When my eldest and her family moved to Ottawa last fall it suddenly became easier to visit and spend time with my family (I live and work in Toronto). This opportunity of renewal and reawakening of meaningful relationships in my life, and Lucas (my 7 year old beloved grandson) instantly claiming me as his "grandpa, grandpa" has helped tremendously in my decision to try and lead a sober life. -Thank you, G*d...

After making the decision to stop selfishly creating "avoiding me" time (as I did when drinking excessively) I find that I have a lot of "me time" to spend during this pandemic and serial lock-downs, especially living alone as I do. I don't want to continue thoughtlessly, mindlessly wasting my time. So, I'm making a conscious choice to rediscover my long-neglected gifts and engagement with the broader world.

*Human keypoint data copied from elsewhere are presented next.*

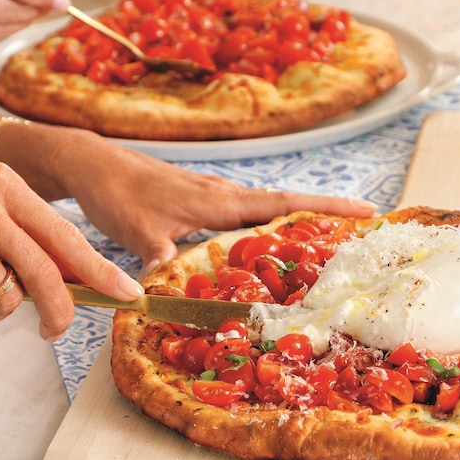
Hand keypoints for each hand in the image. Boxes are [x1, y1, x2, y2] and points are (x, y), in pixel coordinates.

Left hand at [53, 133, 376, 271]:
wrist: (93, 165)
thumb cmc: (117, 193)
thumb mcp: (138, 231)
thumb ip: (162, 259)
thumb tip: (174, 294)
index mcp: (220, 201)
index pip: (283, 203)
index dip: (325, 207)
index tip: (367, 211)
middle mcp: (225, 195)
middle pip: (287, 204)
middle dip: (326, 216)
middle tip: (364, 235)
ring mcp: (215, 196)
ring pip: (267, 209)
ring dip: (298, 221)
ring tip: (328, 245)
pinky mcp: (202, 200)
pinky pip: (246, 214)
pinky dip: (265, 226)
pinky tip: (264, 245)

I'm interested in philosophy (Inuit and Western knowledge especially), history, mathematical and scientific thought, politics, and human ingenuity and genius (architecture, bridges, art, music and the like, that is) so these are what I will probably talk about most here. I hope you can join me. And, for those who followed my last blog, I hope you will find me again online.